Archive for the ‘Court ban on "rape"’ Category

My Camera Editorial Advisory Board comment published on Aug. 4, 2007 in response to the Camera’s question: Are judges justified in forbidding the use of the word “rape” in sexual-assault trials? A judge in Nebraska is the most recent to make this ruling?

Countless attorneys have approached those on the witness stand and asked them to tell the court in their own words what happened. This approach seems straightforward and productive in determining the best legal course. Then, along came Judge Jeffre Cheuvront in Lincoln, Neb., with his court-ordered language ban in a sexual assault case.

No one, not even the woman claiming to be a victim of rape, could use the words rape, victim or assailant.

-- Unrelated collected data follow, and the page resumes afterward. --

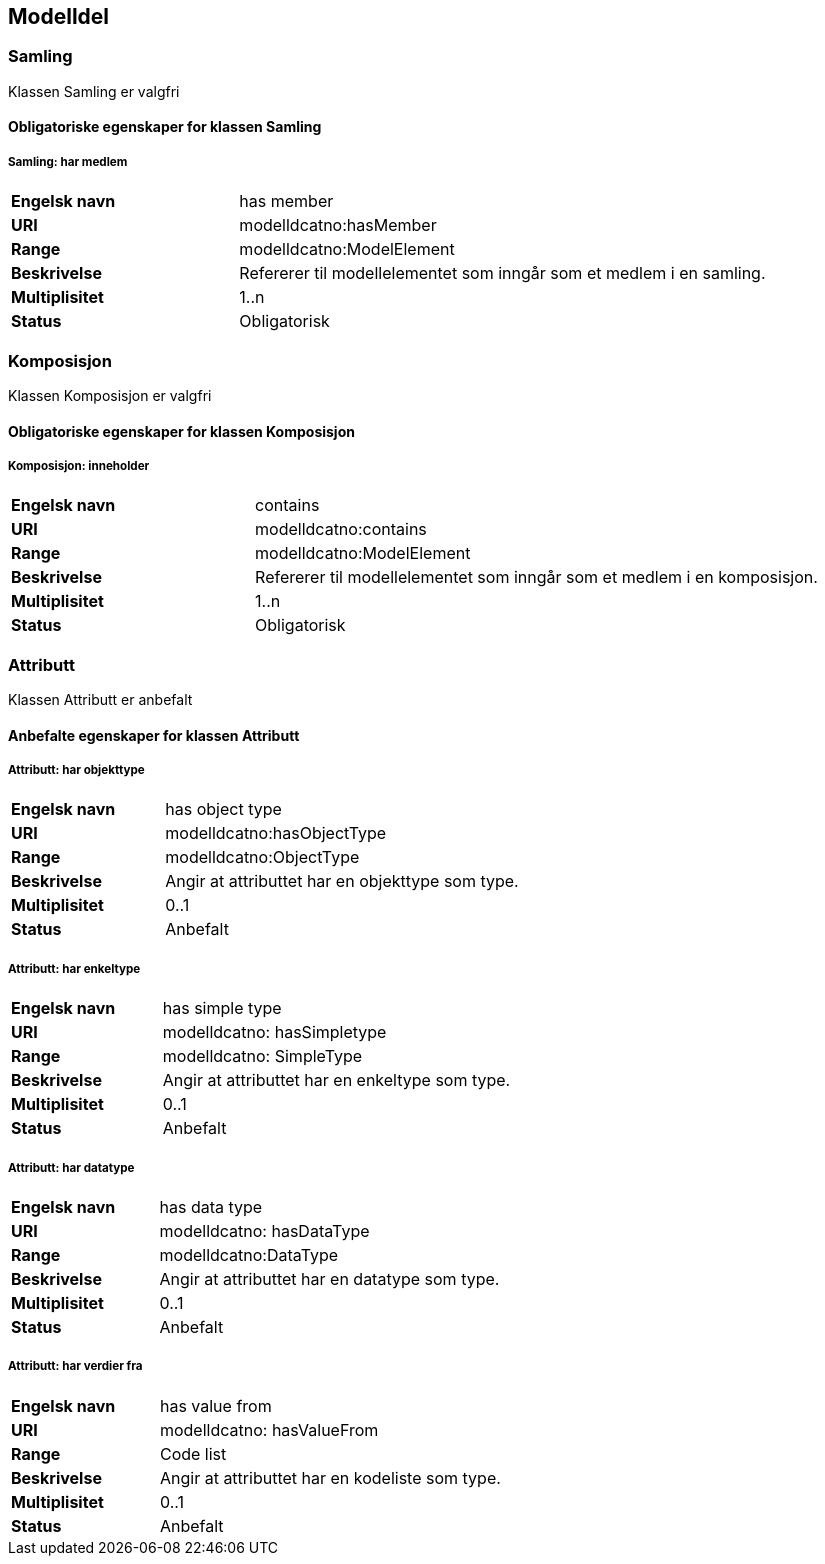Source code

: == Modelldel

=== Samling [[samling]]

Klassen Samling er valgfri

==== Obligatoriske egenskaper for klassen Samling

===== Samling: har medlem [[samling-har-medlem]]

[cols="30s,70d"]
|===
|Engelsk navn| has member
|URI| modelldcatno:hasMember
|Range| modelldcatno:ModelElement
|Beskrivelse| Refererer til modellelementet som inngår som et medlem i en samling.
|Multiplisitet| 1..n
|Status| Obligatorisk
|===

=== Komposisjon [[komposisjon]]

Klassen Komposisjon er valgfri

==== Obligatoriske egenskaper for klassen Komposisjon

===== Komposisjon: inneholder [[komposisjon-inneholder]]

[cols="30s,70d"]
|===
|Engelsk navn| contains
|URI| modelldcatno:contains
|Range| modelldcatno:ModelElement
|Beskrivelse| Refererer til modellelementet som inngår som et medlem i en komposisjon.
|Multiplisitet| 1..n
|Status| Obligatorisk
|===

=== Attributt [[attributt]]

Klassen Attributt er anbefalt

==== Anbefalte egenskaper for klassen Attributt

===== Attributt: har objekttype

[cols="30s,70d"]
|===
|Engelsk navn| has object type
|URI| modelldcatno:hasObjectType
|Range| modelldcatno:ObjectType
|Beskrivelse| Angir at attributtet har en objekttype som type.
|Multiplisitet| 0..1
|Status| Anbefalt
|===

===== Attributt: har enkeltype

[cols="30s,70d"]
|===
|Engelsk navn| has simple type
|URI| modelldcatno: hasSimpletype
|Range| modelldcatno: SimpleType
|Beskrivelse| Angir at attributtet har en enkeltype som type.
|Multiplisitet| 0..1
|Status| Anbefalt
|===

===== Attributt: har datatype

[cols="30s,70d"]
|===
|Engelsk navn| has data type
|URI| modelldcatno: hasDataType
|Range| modelldcatno:DataType
|Beskrivelse| Angir at attributtet har en datatype som type.
|Multiplisitet| 0..1
|Status| Anbefalt
|===

===== Attributt: har verdier fra

[cols="30s,70d"]
|===
|Engelsk navn| has value from
|URI|modelldcatno: hasValueFrom
|Range| Code list
|Beskrivelse| Angir at attributtet har en kodeliste som type.
|Multiplisitet| 0..1
|Status| Anbefalt
|===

Later, neither could any use the terms “sexual assault kit” and “sexual assault nurse.” I find Judge Cheuvront’s ban as silly as a mother asking her two dueling youngsters what happened and then forbidding them from using the phrase, “He hit me.” 

These words do not sufficiently prejudice carefully selected jurors as to prevent a fair trial any more than the words “hate crime” or “murder” would. Attorneys have the responsibility to weed out those who would deliver knee-jerk justice when certain words are used. Given the opportunity, I trust attorneys can do that. I also trust that numerous potential jurors can judge fairly without word bans.

*This title was not part of the original Camera publication.